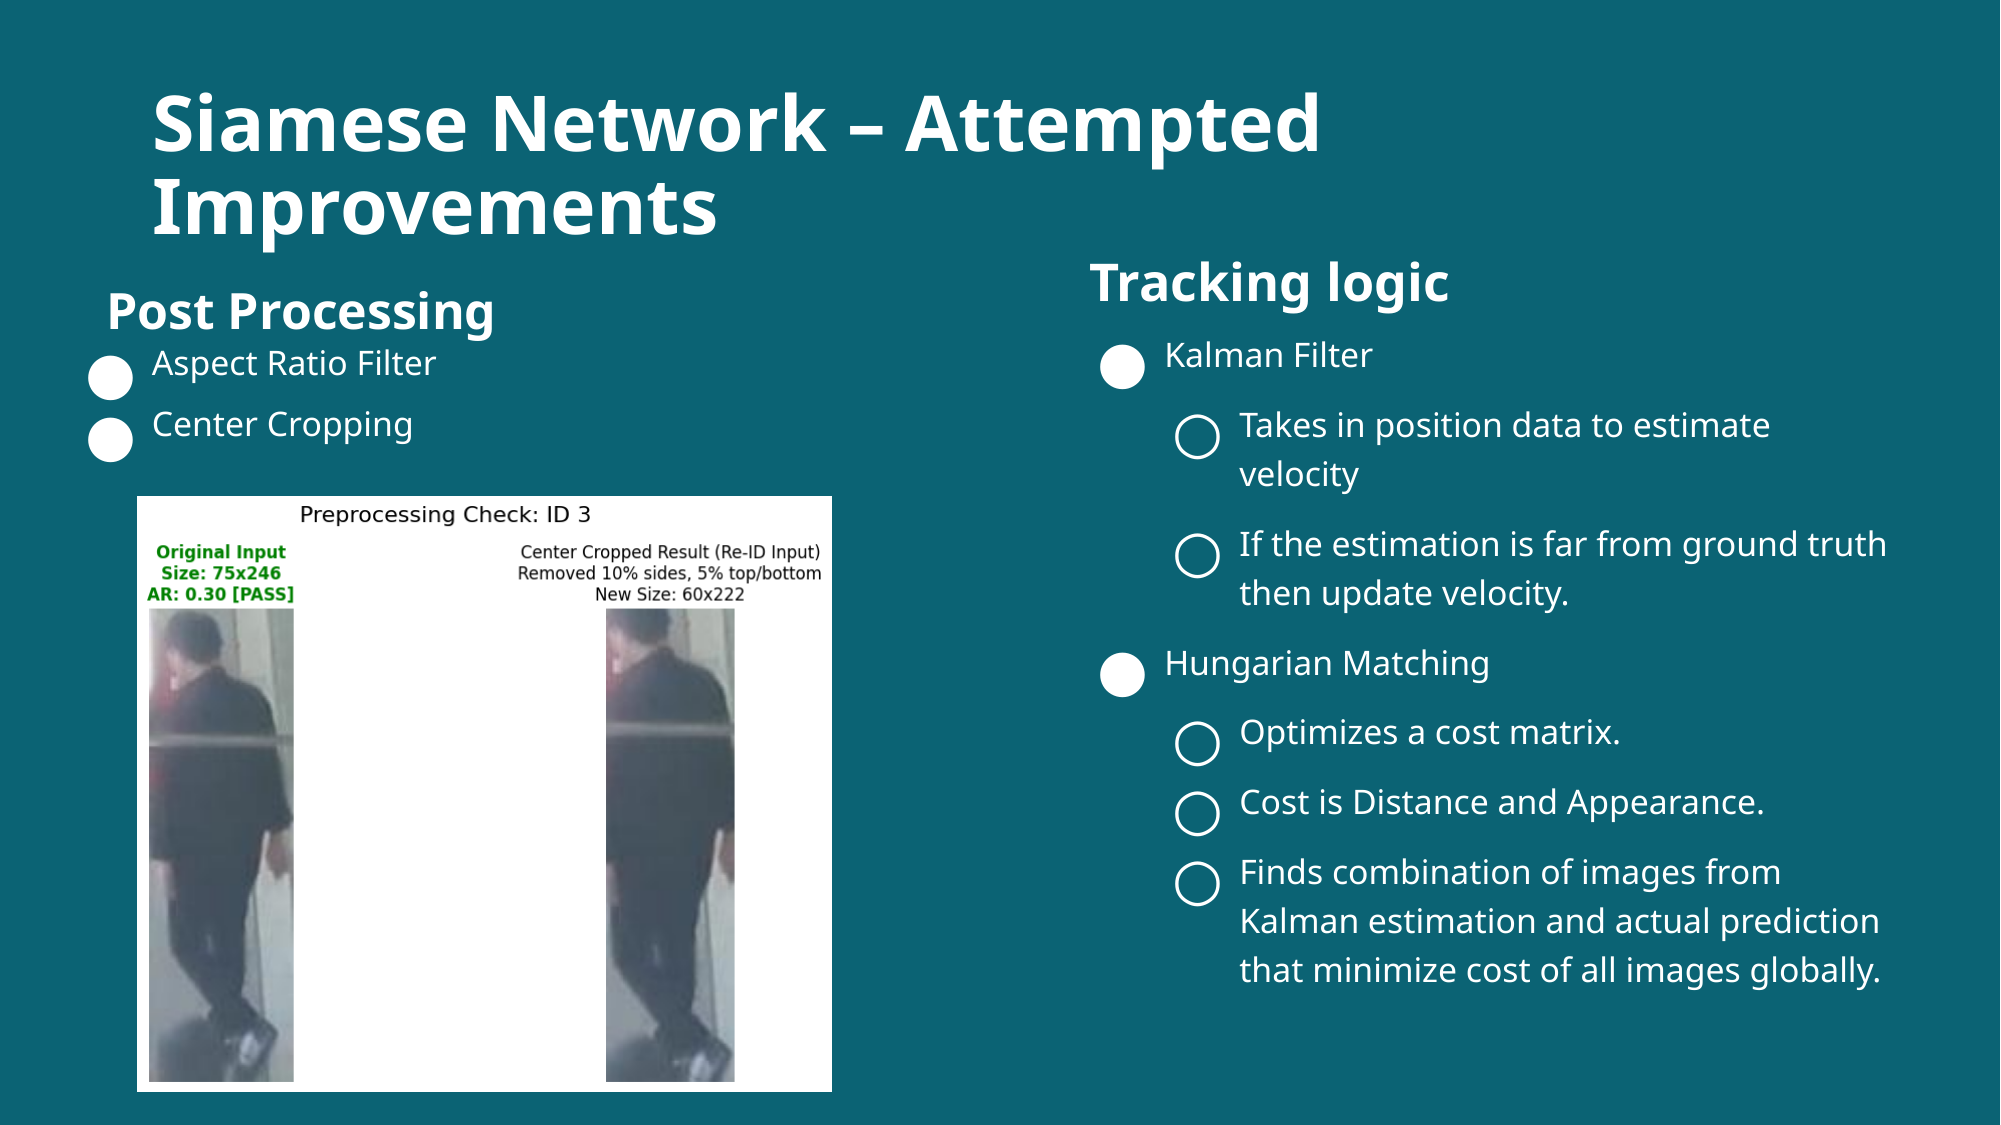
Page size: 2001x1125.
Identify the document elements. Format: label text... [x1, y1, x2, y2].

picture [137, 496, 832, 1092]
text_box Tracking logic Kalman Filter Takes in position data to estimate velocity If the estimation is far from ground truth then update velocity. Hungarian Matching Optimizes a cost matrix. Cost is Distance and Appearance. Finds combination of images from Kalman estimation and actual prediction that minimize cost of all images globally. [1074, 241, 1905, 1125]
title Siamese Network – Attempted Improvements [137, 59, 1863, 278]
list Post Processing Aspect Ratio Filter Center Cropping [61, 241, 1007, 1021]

────────────────

Work item: Retype, exactly as written, each line from the one that has "Identify the document" to the bottom of the entries above, and include both of those lines.

Result for this exercise:
Identify the document elements. Format: label text... [x1, y1, x2, y2].

picture [137, 496, 832, 1092]
text_box Tracking logic Kalman Filter Takes in position data to estimate velocity If the estimation is far from ground truth then update velocity. Hungarian Matching Optimizes a cost matrix. Cost is Distance and Appearance. Finds combination of images from Kalman estimation and actual prediction that minimize cost of all images globally. [1074, 241, 1905, 1125]
title Siamese Network – Attempted Improvements [137, 59, 1863, 278]
list Post Processing Aspect Ratio Filter Center Cropping [61, 241, 1007, 1021]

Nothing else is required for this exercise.